There is emerging evidence that vitamin D plays an important role in the pathogenesis and course of neuroinflammatory diseases, including MS. Therefore, several studies have investigated the potential beneficial effects by means of vitamin D supplementation. Of note, the study duration of the clinical trials evaluating the effect of vitamin D supplementation was relatively short, with small sample sizes and, in many cases, not even placebo-controlled. The results of these trials, however, are divergent, and conclusions as to whether regular vitamin D intake is reasonable beyond the correction of hypovitaminosis D cannot be made at the moment. From a physiological viewpoint, vitamin D serum levels should reach approximately 130 ng/mL in order to exert probable therapeutic effects. We present data from clinical trials, where doses of vitamin D ranged from 10,000 to 40,000 IU/day and which appeared safe as an add-on therapy. The side effects during trials were usually minor and manageable. Of note, there is increasing evidence for potentially life-threatening complications caused by regular an ultra-high dose intake of vitamin D. Such therapeutic approaches should not take place outside of trials and may even be harmful by exacerbating autoimmune processes. The current studies were underpowered and larger randomized-controlled trials are required to determine the effect of high-dose vitamin D supplementation in MS. Such studies with stratification for the evaluation of a potential benefit at different disease stages are eagerly awaited and may require more sensitive MRI than the clinical endpoint. Of note, severe side effects might be detected only after a latency period of several weeks or even months, and require further follow-up even after termination of the study.

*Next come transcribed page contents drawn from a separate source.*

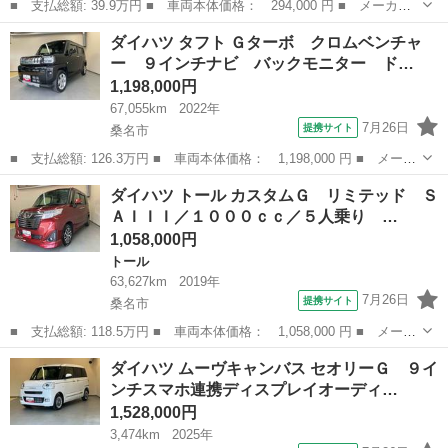
■ 支払総額: 39.9万円 ■ 車両本体価格： 294,000 円 ■ メーカー
名： ダイハツ ■ 車種名： ミラ ■ グレード名： ＴＸ オーデ
三重
桑名市
ミラ
ダイハツ タフト Ｇターボ クロムベンチャ
ィオ 禁煙車 衝突安全ボディ ドアバイザー 盗難防止装置 エア
ー ９インチナビ バックモニター ド…
コン 内装グ...
1,198,000円
67,055km
2022年
7月26日
提携サイト
桑名市
■ 支払総額: 126.3万円 ■ 車両本体価格： 1,198,000 円 ■ メーカ
ー名： ダイハツ ■ 車種名： タフト ■ グレード名： Ｇター
三重
桑名市
ダイハツ
ダイハツ トール カスタムＧ リミテッド Ｓ
ボ クロムベンチャー ９インチナビ バックモニター ドライブレ
ＡＩＩＩ／１０００ｃｃ／５人乗り …
コーダー ...
1,058,000円
トール
63,627km
2019年
7月26日
提携サイト
桑名市
■ 支払総額: 118.5万円 ■ 車両本体価格： 1,058,000 円 ■ メーカ
ー名： ダイハツ ■ 車種名： トール ■ グレード名： カスタム
三重
桑名市
トール
ダイハツ ムーヴキャンバス セオリーＧ ９イ
Ｇ リミテッド ＳＡＩＩＩ／１０００ｃｃ／５人乗り 純正ナビ
ンチスマホ連携ディスプレイオーディ…
パノラマ...
1,528,000円
3,474km
2025年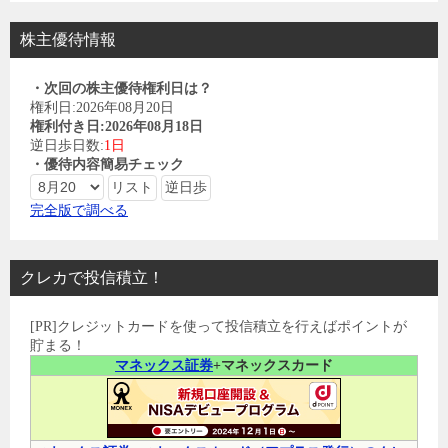
株主優待情報
・次回の株主優待権利日は？
権利日:2026年08月20日
権利付き日:2026年08月18日
逆日歩日数:
1日
・優待内容簡易チェック
完全版で調べる
クレカで投信積立！
[PR]クレジットカードを使って投信積立を行えばポイントが
貯まる！
マネックス証券
+マネックスカード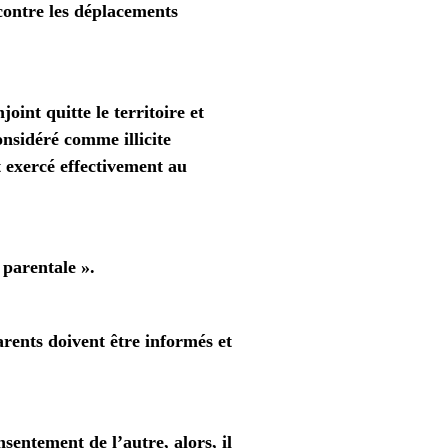
contre les
déplacements
oint quitte le territoire et
nsidéré comme illicite
t exercé effectivement au
 parentale ».
arents doivent être informés et
sentement de l’autre, alors, il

Taken together, there is no doubt about the clinical need to identify and correct vitamin D insufficiency with supplementation at recommended doses. The IOM states that chronic supplementation in adults should not exceed 600 IU/day (15 μg/day). Whether patients with MS and normal vitamin D levels, however, benefit from supplementation remains to be answered. We also emphasize that patients and physicians need to be aware of the potential side effects of vitamin D supplementation, including signs and symptoms mimicking clinical progression. Moreover, there certainly is no evidence of using vitamin D as a monotherapy to prevent MS or interrupt ongoing immunotherapies.